The six defective batches referred to above were the subject of the disclosure made by the Company on 20 May 2021. It is important to note that all the affected finished products manufactured, using these six defective batches of cans, were never released to the trade and were placed in quarantine for further investigation, with the knowledge and agreement of the packaging supplier.

After the initial identification of the six batches containing defective cans, a full investigation of all cans sourced from this supplier was initiated. In the early part of June 2021, the investigation identified a further small quantity of leaking cans in the finished goods warehouse. These were unlabelled finished product and, as a result, had not yet passed through the Company’s final quality control and inspection procedures. These defective cans were traced back to a seventh batch of cans purchased from the packaging supplier and, therefore, was not part of the defective batches of packaging material identified in May.

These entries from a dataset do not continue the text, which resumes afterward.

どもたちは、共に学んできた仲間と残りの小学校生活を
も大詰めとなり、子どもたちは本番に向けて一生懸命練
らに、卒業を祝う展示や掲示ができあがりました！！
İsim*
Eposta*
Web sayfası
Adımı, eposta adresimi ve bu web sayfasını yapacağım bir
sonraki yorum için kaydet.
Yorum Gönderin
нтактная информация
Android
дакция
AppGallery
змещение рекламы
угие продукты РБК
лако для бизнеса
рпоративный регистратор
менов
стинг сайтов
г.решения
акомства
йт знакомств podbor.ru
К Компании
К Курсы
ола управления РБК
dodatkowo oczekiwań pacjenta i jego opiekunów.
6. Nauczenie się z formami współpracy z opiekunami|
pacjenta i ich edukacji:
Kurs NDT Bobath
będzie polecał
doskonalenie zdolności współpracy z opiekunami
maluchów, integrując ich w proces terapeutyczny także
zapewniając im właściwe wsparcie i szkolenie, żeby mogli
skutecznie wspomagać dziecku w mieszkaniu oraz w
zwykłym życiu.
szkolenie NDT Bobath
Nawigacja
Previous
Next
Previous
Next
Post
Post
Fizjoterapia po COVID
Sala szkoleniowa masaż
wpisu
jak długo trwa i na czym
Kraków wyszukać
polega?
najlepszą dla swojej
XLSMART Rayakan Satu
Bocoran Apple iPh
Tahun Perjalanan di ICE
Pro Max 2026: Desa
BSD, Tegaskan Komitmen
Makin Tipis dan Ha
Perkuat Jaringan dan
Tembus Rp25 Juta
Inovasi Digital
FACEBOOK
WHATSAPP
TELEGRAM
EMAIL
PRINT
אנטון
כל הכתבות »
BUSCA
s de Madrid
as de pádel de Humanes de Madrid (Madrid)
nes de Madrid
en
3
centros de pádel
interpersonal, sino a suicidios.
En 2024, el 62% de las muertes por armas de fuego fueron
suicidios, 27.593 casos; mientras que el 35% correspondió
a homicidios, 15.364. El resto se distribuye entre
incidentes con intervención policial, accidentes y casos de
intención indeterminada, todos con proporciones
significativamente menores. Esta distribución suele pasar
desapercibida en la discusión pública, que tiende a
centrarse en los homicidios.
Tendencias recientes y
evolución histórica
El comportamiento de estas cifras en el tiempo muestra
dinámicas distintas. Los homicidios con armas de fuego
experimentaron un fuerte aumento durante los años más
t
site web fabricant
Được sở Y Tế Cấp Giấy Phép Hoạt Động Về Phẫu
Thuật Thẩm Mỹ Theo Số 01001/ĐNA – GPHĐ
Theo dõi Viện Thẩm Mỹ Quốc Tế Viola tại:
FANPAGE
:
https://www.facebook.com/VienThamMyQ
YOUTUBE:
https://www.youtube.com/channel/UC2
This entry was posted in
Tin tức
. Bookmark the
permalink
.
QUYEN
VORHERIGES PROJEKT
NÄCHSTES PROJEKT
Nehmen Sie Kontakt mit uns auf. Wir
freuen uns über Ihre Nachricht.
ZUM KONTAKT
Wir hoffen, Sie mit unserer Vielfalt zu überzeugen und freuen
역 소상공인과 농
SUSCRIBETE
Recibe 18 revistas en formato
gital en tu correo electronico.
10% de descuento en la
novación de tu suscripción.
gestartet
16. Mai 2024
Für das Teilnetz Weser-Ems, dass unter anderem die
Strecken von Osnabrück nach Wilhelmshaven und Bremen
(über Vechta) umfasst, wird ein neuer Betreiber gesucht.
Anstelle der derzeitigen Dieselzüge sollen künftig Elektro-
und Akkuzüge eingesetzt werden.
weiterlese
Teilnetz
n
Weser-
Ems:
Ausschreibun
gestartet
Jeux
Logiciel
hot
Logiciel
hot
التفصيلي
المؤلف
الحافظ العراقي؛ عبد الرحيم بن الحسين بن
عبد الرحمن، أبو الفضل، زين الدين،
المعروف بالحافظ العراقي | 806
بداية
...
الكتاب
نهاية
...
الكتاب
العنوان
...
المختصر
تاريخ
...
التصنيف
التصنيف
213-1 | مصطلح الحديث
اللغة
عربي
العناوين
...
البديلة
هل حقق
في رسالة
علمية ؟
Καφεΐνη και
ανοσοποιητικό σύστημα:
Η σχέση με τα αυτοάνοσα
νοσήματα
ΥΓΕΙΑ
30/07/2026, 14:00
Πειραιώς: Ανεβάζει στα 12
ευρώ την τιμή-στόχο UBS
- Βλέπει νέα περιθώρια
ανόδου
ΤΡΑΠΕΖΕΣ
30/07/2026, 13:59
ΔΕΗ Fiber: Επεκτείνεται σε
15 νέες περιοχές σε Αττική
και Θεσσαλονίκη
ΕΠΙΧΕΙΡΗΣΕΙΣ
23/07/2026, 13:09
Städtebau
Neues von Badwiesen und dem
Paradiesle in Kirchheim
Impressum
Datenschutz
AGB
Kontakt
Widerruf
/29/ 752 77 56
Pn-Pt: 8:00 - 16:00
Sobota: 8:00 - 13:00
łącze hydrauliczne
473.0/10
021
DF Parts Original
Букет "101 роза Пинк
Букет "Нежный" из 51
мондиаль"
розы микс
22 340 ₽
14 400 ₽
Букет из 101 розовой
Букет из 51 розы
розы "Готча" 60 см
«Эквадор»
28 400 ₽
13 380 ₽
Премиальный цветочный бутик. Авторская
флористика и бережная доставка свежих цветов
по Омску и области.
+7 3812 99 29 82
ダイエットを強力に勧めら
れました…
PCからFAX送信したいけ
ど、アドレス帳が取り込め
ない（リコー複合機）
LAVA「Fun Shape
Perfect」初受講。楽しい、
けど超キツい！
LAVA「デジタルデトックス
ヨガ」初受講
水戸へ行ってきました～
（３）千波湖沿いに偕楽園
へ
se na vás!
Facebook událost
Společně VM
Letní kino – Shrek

Unlike the defective cans identified in May (which had been isolated), it was established that a portion of the cans from this seventh defective batch had been released to the trade in the form of finished product. This release to the trade was after following the normal quality assurance processes which did not yield evidence of leaking cans.

Despite the Company having found no evidence of any leaking cans in the trade or with consumers, and with the agreement of the packaging supplier, it immediately initiated a rigorous transport and handling test. This entailed transporting both labelled and unlabelled product from our warehouses in Johannesburg to our facilities in the Western Cape. The purpose of this test was to assess whether the leaks could manifest after the finished product had passed through Tiger Brands’ quality assurance processes and left Tiger Brands’ custody. Out of 287 040 cans inspected after the transport and handling test, a side seam leak had developed in two cans. These two defective cans formed part of the first six defective batches received from the packaging supplier.

A leak in a can presents a risk of secondary microbial contamination after the canned products are dispatched into the marketplace. Where such contamination occurs, it will present a low probability of illness and injury if the contaminated product is consumed. Notwithstanding that only two side seam leaks had been detected as a result of the transport test, with consumer safety as an absolute priority, Tiger Brands considers it appropriate that it institutes an immediate recall of all products that could potentially be affected. This involves the withdrawal of specific canned vegetable products manufactured under the KOO and Hugo’s brands between 1 May 2019 and 5 May 2021 (both dates inclusive), amounting to approximately 20 million cans, which is ~9% of annual production. A full list of the potentially affected products can be found on the Company’s website at www.tigerbrands.com.

KOO canned fruit, which is produced using a different can from a different can manufacturing plant, is not impacted by this defect and does not form part of the recall. In addition, KOO canned pilchards are also not impacted as the cans are supplied by a different supplier.

Tiger Brands has engaged with the National Consumer Commission on this matter and will, with immediate effect, roll out an appropriate consumer and customer communication plan in respect of the recall. The recall is expected to be concluded in approximately 120 days.

The financial impact of the recall, including the cost of the potentially affected stock that may be written off, transport and storage costs, as well as the loss of margin on the returned stock, is estimated at between R500m and R650m. Tiger Brands has product recall insurance for the logistics of recalling the products. The Company’s claim under the contract with the third-party supplier is yet to be assessed.

Shareholders will be updated as appropriate.

The financial information contained in this announcement has not been reviewed or reported on by Tiger Brands’ auditors.